--- Start of EXCERPT TO READ ---

Tips and techniques on photographing and capturing lightning

March 30, 2018  •  Leave a Comment

I love to photograph and thereby capture lightning but this can be a dangerous hobby and/or profession as an extreme weather photographer.  A lightning storm is unpredictable and therefore dangerous so you must be fully prepared and educated about this wild subject.

Capturing lightning or any other kind of extreme weather is also challenging and rewarding!

Here below are some tips and techniques:

1) Safety first!  Find a good cover -- staying inside a building, a car or any other object that can protect you from a direct impact is the best.  DO NOT photograph from an OPEN AREA especially if there is water, tall trees or structures nearby.  Stand at least 50 feet away from water and tall trees/buildings.

2)  Prepare your equipment -- a DSLR with a tripod and remote shutter release is a must!  Long shutter speeds between 3 and 30 seconds are mainly used if you are shooting without a lightning trigger.  A tripod is a must to prevent shake at these long shutter speeds otherwise you will get blurry images.  Long exposures will work better for night-time lightning since the sky is already dark.  Long exposures used for daytime lightning will possibly over expose your images and so a multi-stop neutral density filter may be used or a lighting trigger.  Wide-angle to normal prime lenses work best and so do wide-angle to mid-telephoto zooms.  This allows the photographer to compose for a wide area of the sky.  Set your aperture to around f5.6 and check your exposure.  Made adjustments as necessary.  Be sure to establish an earth and sky connection with a landscape.

--- End of EXCERPT TO READ ---
--- Start of STORED ROWS ---

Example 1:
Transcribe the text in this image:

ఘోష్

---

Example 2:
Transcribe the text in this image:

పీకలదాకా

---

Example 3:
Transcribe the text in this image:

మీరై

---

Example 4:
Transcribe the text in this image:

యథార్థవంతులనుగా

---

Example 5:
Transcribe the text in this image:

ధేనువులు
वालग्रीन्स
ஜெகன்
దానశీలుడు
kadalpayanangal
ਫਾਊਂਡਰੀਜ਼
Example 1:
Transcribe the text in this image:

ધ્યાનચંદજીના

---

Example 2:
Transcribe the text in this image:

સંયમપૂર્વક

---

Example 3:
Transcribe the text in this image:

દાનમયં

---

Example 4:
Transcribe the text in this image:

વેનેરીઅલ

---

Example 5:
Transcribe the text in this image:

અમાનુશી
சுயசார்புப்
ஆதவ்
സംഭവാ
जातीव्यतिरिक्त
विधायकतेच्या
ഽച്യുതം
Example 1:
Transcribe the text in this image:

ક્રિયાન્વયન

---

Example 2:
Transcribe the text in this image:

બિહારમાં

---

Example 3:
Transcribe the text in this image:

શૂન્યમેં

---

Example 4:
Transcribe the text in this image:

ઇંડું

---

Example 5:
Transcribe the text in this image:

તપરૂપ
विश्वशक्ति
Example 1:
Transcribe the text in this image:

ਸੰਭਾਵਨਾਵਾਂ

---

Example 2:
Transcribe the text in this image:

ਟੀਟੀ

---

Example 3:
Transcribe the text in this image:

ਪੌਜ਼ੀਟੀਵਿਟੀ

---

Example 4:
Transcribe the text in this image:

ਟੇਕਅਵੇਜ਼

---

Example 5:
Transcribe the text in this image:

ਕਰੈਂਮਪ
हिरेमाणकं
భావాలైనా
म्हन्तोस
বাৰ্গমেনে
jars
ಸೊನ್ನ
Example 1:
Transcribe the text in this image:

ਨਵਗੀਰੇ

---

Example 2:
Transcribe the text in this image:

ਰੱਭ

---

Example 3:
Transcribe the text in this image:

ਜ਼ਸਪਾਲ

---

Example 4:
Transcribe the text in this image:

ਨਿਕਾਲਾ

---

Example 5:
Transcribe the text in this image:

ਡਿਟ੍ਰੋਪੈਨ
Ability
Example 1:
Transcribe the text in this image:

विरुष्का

--- End of STORED ROWS ---

→ AIM OF THE EXERCISE
Write out the stretch of the lightning photography tips from "Tips and techniques on" through "challenging and rewarding!", word for word.

→ WRITTEN REPLY
Tips and techniques on photographing and capturing lightning

March 30, 2018  •  Leave a Comment

I love to photograph and thereby capture lightning but this can be a dangerous hobby and/or profession as an extreme weather photographer.  A lightning storm is unpredictable and therefore dangerous so you must be fully prepared and educated about this wild subject.

Capturing lightning or any other kind of extreme weather is also challenging and rewarding!